Als es dann Abend wurde, zogen fast alle Teams von der Uni in die Kanzlei von Professor Thouvenin um. Auch wenn wir wussten, dass uns noch eine lange Nacht bevorstand und sich die Essensrationen, die wir uns am Tag zuvor zugelegt hatten, bei dem einen oder anderen zur Neige gingen, verschaffte vor allem der Ausblick auf den Eifelturm und die Sacre Coeur eine besondere Atmosphäre. Dies machte fast die ausgefallene Sightseeing-Tour durch den verspäteten Flug wieder wett.

Über die Nacht fanden keine mündlichen Verhandlungen mehr statt. Trotzdem erhielten wir weiterhin in regelmäßigen Abständen Aufgaben zur Bearbeitung. Durch die einsetzende Müdigkeit wurde es zunehmend schwieriger, sich entsprechend zu konzentrieren, doch Teamarbeit war der Schlüssel zum Erfolg. 

Kurz vor Mitternacht erhielten wir dann auch Informationen für den nächsten Tag: Am Morgen sollte es in das OECD-Hauptquartier in Paris gehen und eine Sitzung des Allgemeinen Rates der WTO nachgestellt werden. Darüber hinaus wurde uns mitgeteilt, über was diskutiert werden und welches Land wir vertreten sollten. Dafür erhielten wir dann die notwendigen Informationen: Ein Reformvorschlag der USA und EU für die WTO sollte diskutiert werden und wir in diesem Rahmen Japan vertreten. Am Anfang der Abschlussverhandlungen sollte jedes Team eine kurze Rede halten und seine Position bezüglich des Reformvorschlags darlegen. Hierfür bestimmten wir einen Redner aus unserem Team.  

Während nach Mitternacht noch weitere Aufgaben ankamen, fing unser Redner für die Abschlussverhandlung an, sich hierauf vorzubereiten. Mit Abnahme des Workloads konnte sich dann jedes Teammitglied 1-2 Stunden nachts ausruhen und soweit möglich, der Müdigkeit nachgeben. 

Final Negotiation

Gegen 10:30 Uhr ging es dann in die letzte Runde. Nach einem Tapetenwechsel befanden wir uns im Hauptquartier der OECD. Als Delegation nahmen wir hinter dem Tischkärtchen beschriftet mit “Japan” an der großen runden Tafel Platz. Der Saal, in dem wir uns befanden, war durch Holzvertäfelung, Wandteppiche und Vergoldungen und nicht zuletzt, weil hier sonst die OECD tagt, sehr beeindruckend.  

Diese letzte Verhandlungsrunde aller Delegationen stellte einen abtrennten Teil des Wettbewerbs dar. Es gab für diese Runde spezielle Preise zu gewinnen und die Delegationen wurden so nochmal nach 24 Stunden ununterbrochener Arbeit zur aktiven Teilnahme motiviert. 

Nach 4 Stunden waren wir dann am Ende des Day of Crisis angelangt. Nun kam es zur Verkündung der Sieger der einzelnen Preise.

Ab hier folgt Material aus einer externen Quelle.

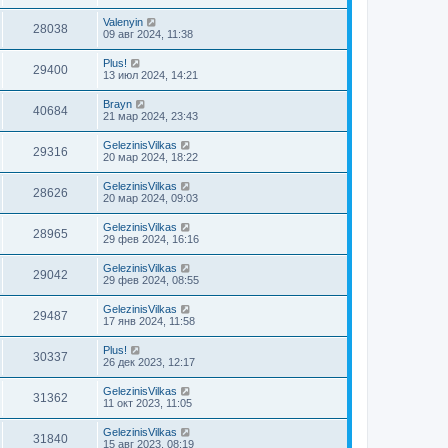
Valenyin
28038
09 авг 2024, 11:38
Plus!
29400
13 июл 2024, 14:21
Brayn
40684
21 мар 2024, 23:43
GelezinisVilkas
29316
20 мар 2024, 18:22
GelezinisVilkas
28626
20 мар 2024, 09:03
GelezinisVilkas
28965
29 фев 2024, 16:16
GelezinisVilkas
29042
29 фев 2024, 08:55
GelezinisVilkas
29487
17 янв 2024, 11:58
Plus!
30337
26 дек 2023, 12:17
GelezinisVilkas
31362
11 окт 2023, 11:05
GelezinisVilkas
31840
15 авг 2023, 08:19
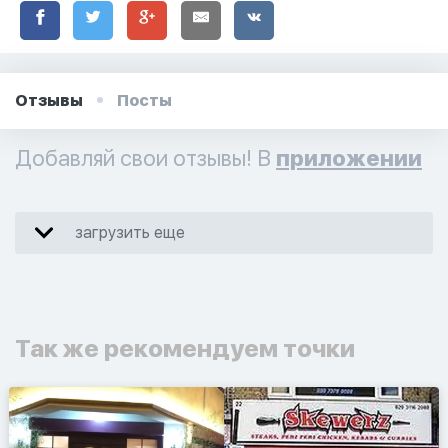
Отзывы
Посты
Добавляй свои отзывы! В
приложении
загрузить еще
Так же рекомендуем точки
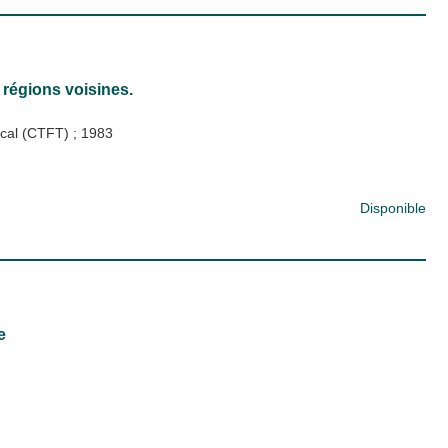
s régions voisines.
pical (CTFT)
;
1983
Disponible
e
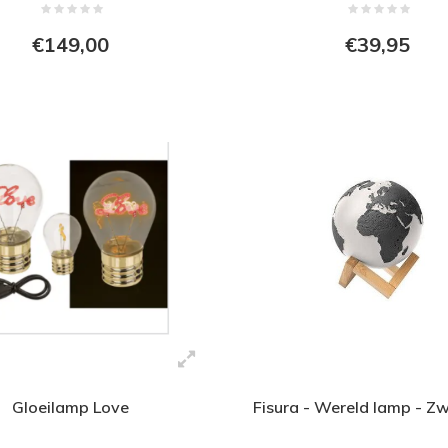
€149,00
€39,95
Gloeilamp Love
Fisura - Wereld lamp - Z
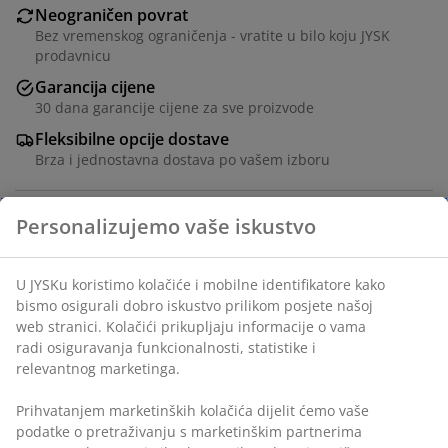
Neograničen povrat
Bez vremenskog ograničenja - vratite u bilo koju JYSK
prodavnicu
Garancija cijene
30 dana garancije cijene za sve proizvode
Fleksibilne opcije dostave
Brza i jednostavna dostava po vašem izboru
100% pamučni perkal. 140x200+50x70/75 cm
šifra artikla: 1843480
Personalizujemo vaše iskustvo
Podaci o proizvodu
U JYSKu koristimo kolačiće i mobilne identifikatore kako bismo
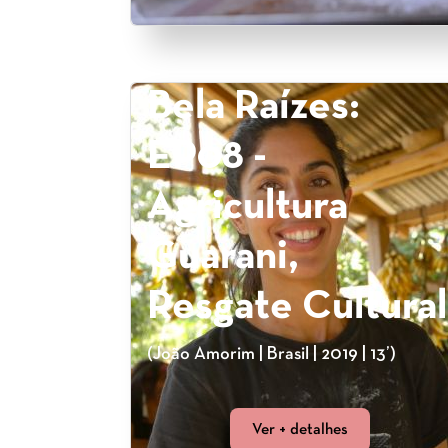
Bela Raízes:
EP08 -
Agricultura
Guarani,
Resgate Cultural
(João Amorim | Brasil | 2019 | 13’)
Ver + detalhes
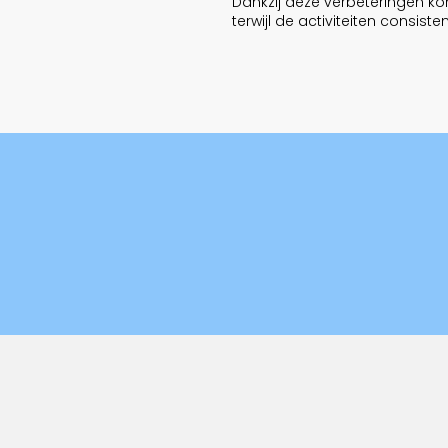
Dankzij deze verbeteringen ko
terwijl de activiteiten consiste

Alle Teams hatten sich sehr gut geschlagen und daher war es umso spannender die Ergebnisse zu hören. Durch die überragende Leistung von Aurelio Corneo in der Abschlussverhandlung im OECD-Hauptquartier erhielt er den Pokal als “Best Oralist”. Mit dieser Freude trotz aller Müdigkeit flogen wir nachmittags nach Berlin zurück. 

Diese tolle Erfahrung wäre nicht möglich gewesen ohne die Unterstützung der Ernst-Reuter-Gesellschaft, welcher wir an dieser Stelle auch ganz herzlich danken wollen.